Together, these are at least a start to the trillions eventually needed to support the Global South in their energy transition and to address the devastating climate impacts affecting them.

What could have and should have been included in the COP28 agreement

2023 has been the hottest year in recorded history, and temperatures are only rising. And with fossil fuel companies planning to increase production to fulfill many countries’ reliance on fossil fuels, the phaseout is going to be a long, complicated process. There will need to be drastic amendments in the global financial system to scale up renewable energy, energy efficiency technologies and changes in other sectors including agriculture, conservation, and waste.

There was a lot of great work and language developed at COP28 that unfortunately was not incorporated into the final agreement. Representatives have been encouraged to form economy-wide emission reduction targets to keep global warming within a limit increase of 1.5°C by 2025. Plans should cover all greenhouse gasses and sectors with a focus on climate finance, as it is the backbone of climate change efforts. There are even talks of tripling the capacity to produce renewable energy and doubling energy efficiency improvements by 2030, leaving environmentalists and climate change activists hopeful of the next few years.

In negotiations, the Council stressed a number of ways to stay within the limit increase of 1.5°C. First, there needs to be a scale up in mobilizing finance for climate action.
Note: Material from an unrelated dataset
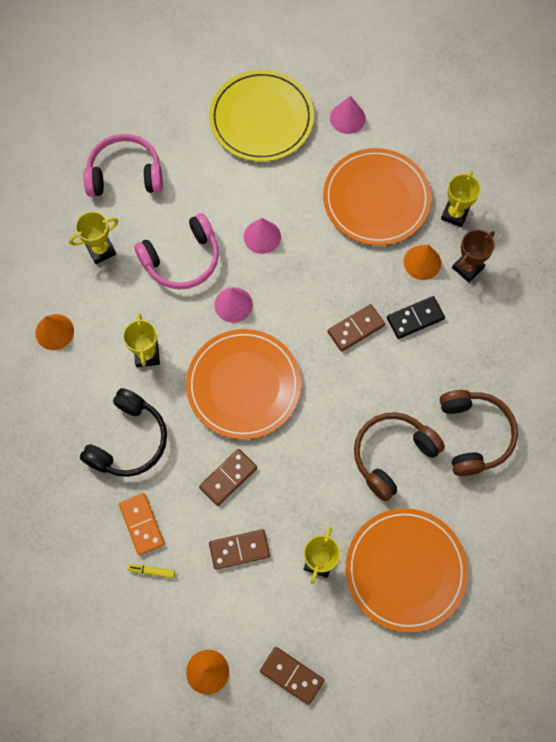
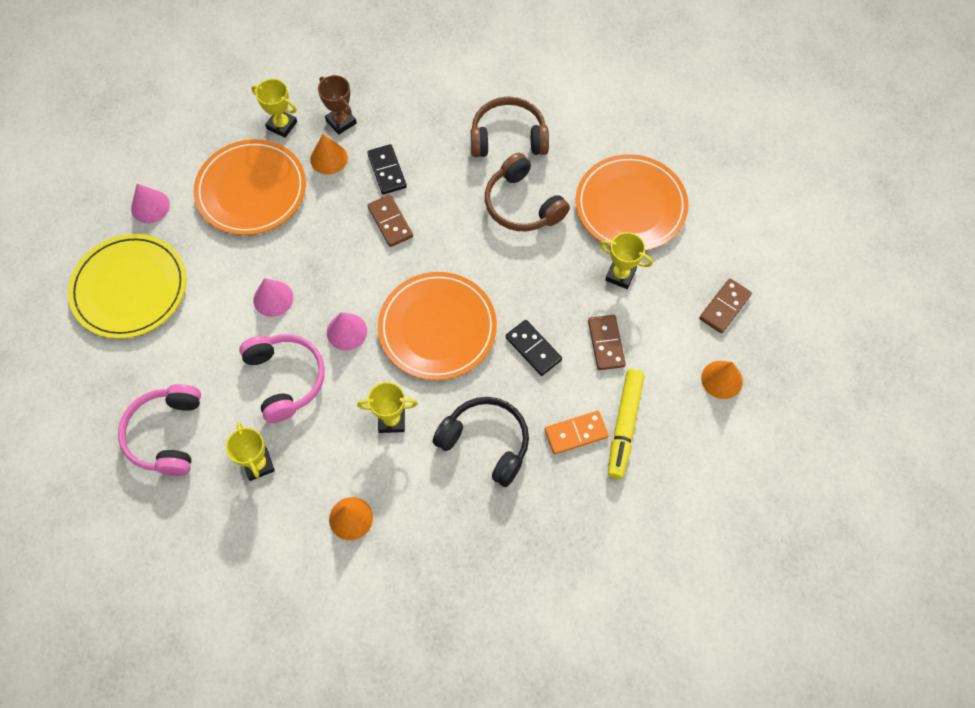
camera: 85 degrees left, 5 degrees down
yellow marker [127,564,175,578] -> yellow marker [608,369,644,479], size x2.35
brown domino [199,449,257,506] -> black domino [505,320,562,376]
More funding will allow for a global phase out of fossil fuels and its subsidies to diminish our reliance on non-renewable energy sources. They also called for “all parties to make greater efforts to integrate climate change adaptation and resilience into existing policies and programs” in order to make sustainability a way of life, not a short term solution.

While these demands were not included in the final document, most world leaders are now recognizing (even if not implementing) the fundamental changes needed in our system if we are going to save the planet. The EU is determined to continue work with all parties outside of COP28. They hope to discuss implementation of climate action specifically in agriculture and food security.
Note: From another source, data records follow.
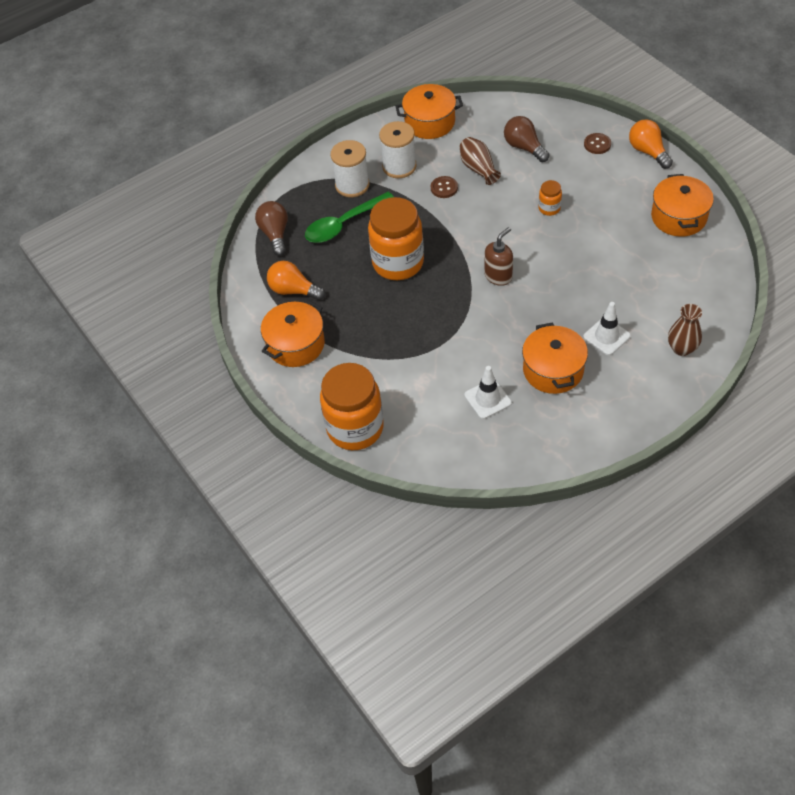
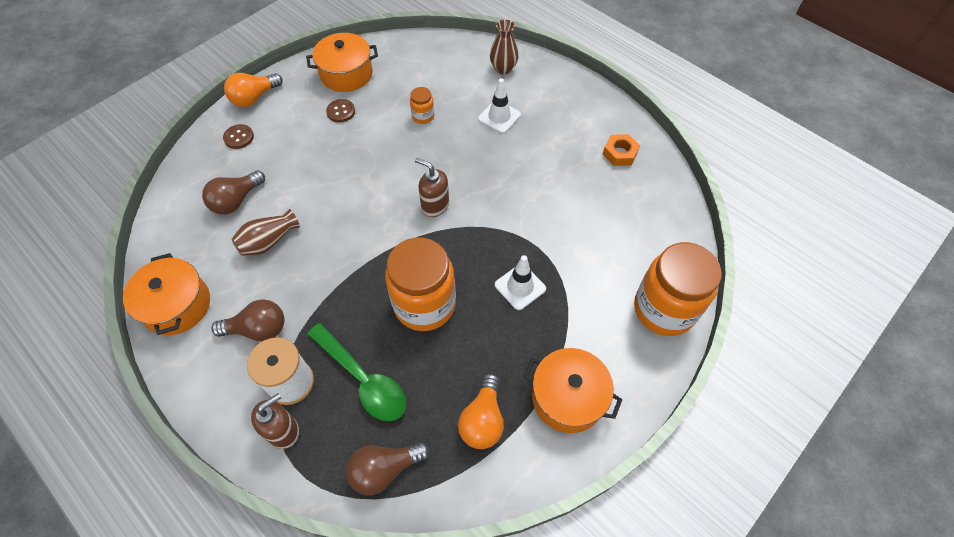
camera: 105 degrees left, 5 degrees up
white spool [379,121,416,178] -> brown light bulb [211,299,285,341]
brown button [431,176,458,198] -> brown button moved to [326,99,355,123]
white traffic cone [464,366,512,419] -> white traffic cone moved to [495,255,546,310]
orange pot [522,323,588,394] -> none
orange jar [538,180,562,216] -> orange jar moved to [410,87,434,124]
none -> brown soap dispenser [251,393,299,449]
none -> orange nut [603,134,640,166]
The Conclusion: There is still hope but we need to act

Even though most countries are off track on their progress for their Paris Agreement goals, this year’s agreement is an essential tool. After this consensus, representatives can effectively fight for policy change and amendments to current economic models that will ultimately lead to a more sustainable and equitable way of life for everyone. There is no easy solution for our current climate crisis, but the world’s governments are finally taking steps in the right direction.